Draper is also learning to connect social media to satellite imagery—and, so far, can detect social unrest and the trajectory of disease spread, as well as how people are reacting to disasters.

“We can take Twitter feeds and satellite imagery, social norms and other data, and we can actually predict if one case of Zika is going to turn into 10 or 10,000.”

—Kim Slater, systems manager and business lead for space innovations, Draper

“Twitter feeds, anything on social media that shows people’s state of panic, is highly predictive about how diseases spread, for example,” she says. “We can take Twitter feeds and satellite imagery, social norms and other data, and we can actually predict if one case of Zika is going to turn into 10 or 10,000.”

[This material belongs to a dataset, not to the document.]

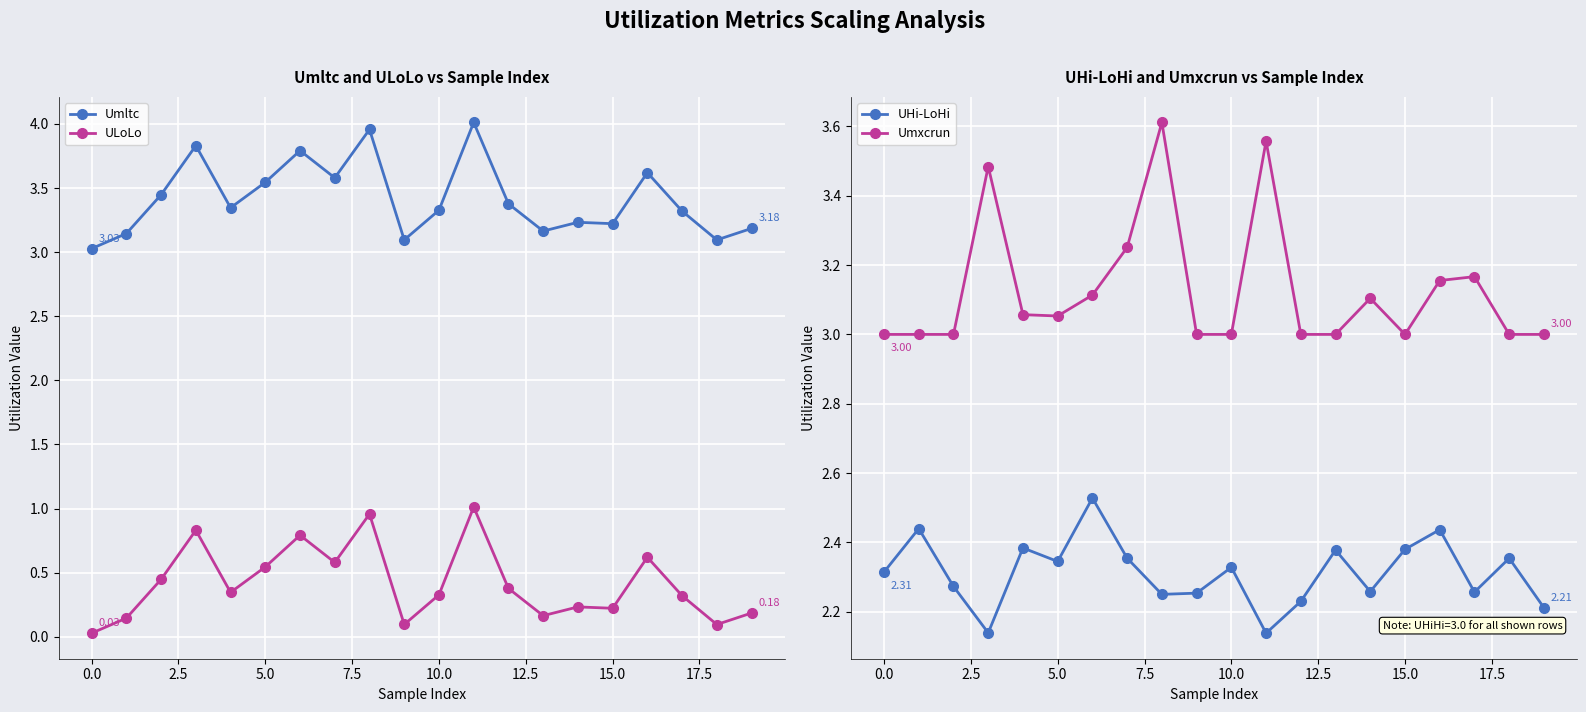

True or false: Umltc has more than 0 points higher than both neighbors.

True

Data is power, after all, and there’s an awful lot of information that can be used to identify and predict on social media that data scientists are just beginning to build a skill set to use. But not all social media data is in the form of words. Wang likes to tap into Flickr, the photo website many use to protect images, as well as share them. One important part of using images smartly is making sure there’s accurate historical data, Wang says. Tying the current information to earlier information from both social media and satellite images into the analysis can help sort out the junk; for example, a selfie that includes a street view from yesterday and the same street view with upended cars and smashed buildings confirms that a violent disaster has occurred. “Geolocation is more important than everything else,” Wang says. “People like to hide the valuable geo info and we want it [in order] to see how widespread their [disaster] issues are.”

The value of Wang and his colleagues’ work in this emerging effort isn’t that they’ve solved problems at a specific disaster, it’s that they’ve established a framework to refine and fuse data in future disasters.

“We think of satellite images as sensors in space,” Tsou says. “Now we’re learning to think of social media as sensors on humans.”